Text to read:
━━━━━━

# DAWs/ score editors/ libraries/ digital tools



## csolomonholmes

I've been seriously thinking about developing a new DAW for orchestral composition. I have been very frustrated lately because I cannot find a way to quickly generate musical ideas. Either the tools don't exist or don't know where to find them. I'm not conventional by any means in my approach. I don't want digital recreations of traditional methods. 

What are your experiences with DAWs/score editors? Success? Failure? What do you find lacking? What features would you use that don't yet exist? Please, could really use some insight into what others experience.

Also - If an online system existed that would allow you to collaborate with others in writing for the orchestra, would you even participate? Personally, I'd rather compose alone but I cannot speak for anyone else.


----------



## Celloissimo

I'm confused: how will a new DAW help you find inspiration? You're going to be writing music on staff paper whether you're using Sibelius, Finale, Noteflight, Musescore....etc.


----------



## PetrB

There are already a number of desktop recorders which take both midi and direct audio input, and there are also numerous softwares / technology to transcribe what has been recorded either to score. Some of the higher end score programs allow for 'free notation,' or after the fact of recording pressing a key to 'tell' the program where you want the bar-lines if you were playing in free or flex time, and they offer yet another option for spatial notation outside the parameters of bar-lines or meter being required at all.

I really can not imagine what could exist outside of those already existent capacities you would want.

Of course, live play and record or being a fluent keyboardist for midi inputting saves oceans of time from hand-drawing events onto a graph or using combinations of alpha-numeric code to type the music in.


----------



## Jaks

You probably have to wait for the AI to develop a bit more. I am not sure how you want to "develop" a DAW. Make one by yourself? It will take time.
Tell us what is the most problematic in your approach.

Frankly, if you really wish to quickly generate ideas, use pencil and paper. Ravel, Stravinsky, Thaikovsky did it, why not you?


----------



## PetrB

Jaks said:


> You probably have to wait for the AI to develop a bit more. I am not sure how you want to "develop" a DAW. Make one by yourself? It will take time.
> Tell us what is the most problematic in your approach.
> 
> Frankly, if you really wish to quickly generate ideas, use pencil and paper. Ravel, Stravinsky, Thaikovsky did it, why not you?


... of course that means becoming fluent in musical notation, lol.


----------



## juergen

csolomonholmes said:


> I've been seriously thinking about developing a new DAW for orchestral composition. I have been very frustrated lately because I cannot find a way to quickly generate musical ideas. Either the tools don't exist or don't know where to find them.

━━━━━━

Supplied information:
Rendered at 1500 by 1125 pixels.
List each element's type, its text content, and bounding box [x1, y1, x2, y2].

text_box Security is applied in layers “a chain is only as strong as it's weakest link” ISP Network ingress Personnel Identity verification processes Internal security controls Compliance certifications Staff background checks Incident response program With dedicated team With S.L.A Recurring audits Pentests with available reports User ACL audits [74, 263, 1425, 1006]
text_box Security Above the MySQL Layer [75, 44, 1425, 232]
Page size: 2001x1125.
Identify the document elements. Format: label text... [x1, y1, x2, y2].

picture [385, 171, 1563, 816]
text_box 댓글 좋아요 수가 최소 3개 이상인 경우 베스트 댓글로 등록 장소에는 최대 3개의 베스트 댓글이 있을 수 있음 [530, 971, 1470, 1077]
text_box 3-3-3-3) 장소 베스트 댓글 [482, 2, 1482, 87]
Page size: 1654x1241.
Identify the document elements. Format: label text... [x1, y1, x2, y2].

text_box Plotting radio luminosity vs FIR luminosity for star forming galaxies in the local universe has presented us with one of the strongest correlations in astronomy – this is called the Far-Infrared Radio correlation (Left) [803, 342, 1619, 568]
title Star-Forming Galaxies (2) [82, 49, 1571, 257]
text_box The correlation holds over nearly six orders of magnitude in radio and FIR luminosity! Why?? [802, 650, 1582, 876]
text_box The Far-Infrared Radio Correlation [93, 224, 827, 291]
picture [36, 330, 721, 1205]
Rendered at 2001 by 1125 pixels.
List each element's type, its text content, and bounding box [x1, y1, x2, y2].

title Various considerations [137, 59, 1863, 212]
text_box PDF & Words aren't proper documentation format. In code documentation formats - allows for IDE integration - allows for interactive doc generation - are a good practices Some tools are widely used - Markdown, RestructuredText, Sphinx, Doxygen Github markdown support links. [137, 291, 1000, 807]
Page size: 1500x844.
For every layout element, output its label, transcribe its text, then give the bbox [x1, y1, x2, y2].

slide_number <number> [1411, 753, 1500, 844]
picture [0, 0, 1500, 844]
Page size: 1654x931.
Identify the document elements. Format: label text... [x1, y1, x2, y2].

━━━━━━

What is expected:
Copy the forum thread about DAWs and score editors from "# DAWs/ score" down to "what others experience.", swapping every "tools" for "apps".

Exercise answer:
# DAWs/ score editors/ libraries/ digital apps



## csolomonholmes

I've been seriously thinking about developing a new DAW for orchestral composition. I have been very frustrated lately because I cannot find a way to quickly generate musical ideas. Either the apps don't exist or don't know where to find them. I'm not conventional by any means in my approach. I don't want digital recreations of traditional methods. 

What are your experiences with DAWs/score editors? Success? Failure? What do you find lacking? What features would you use that don't yet exist? Please, could really use some insight into what others experience.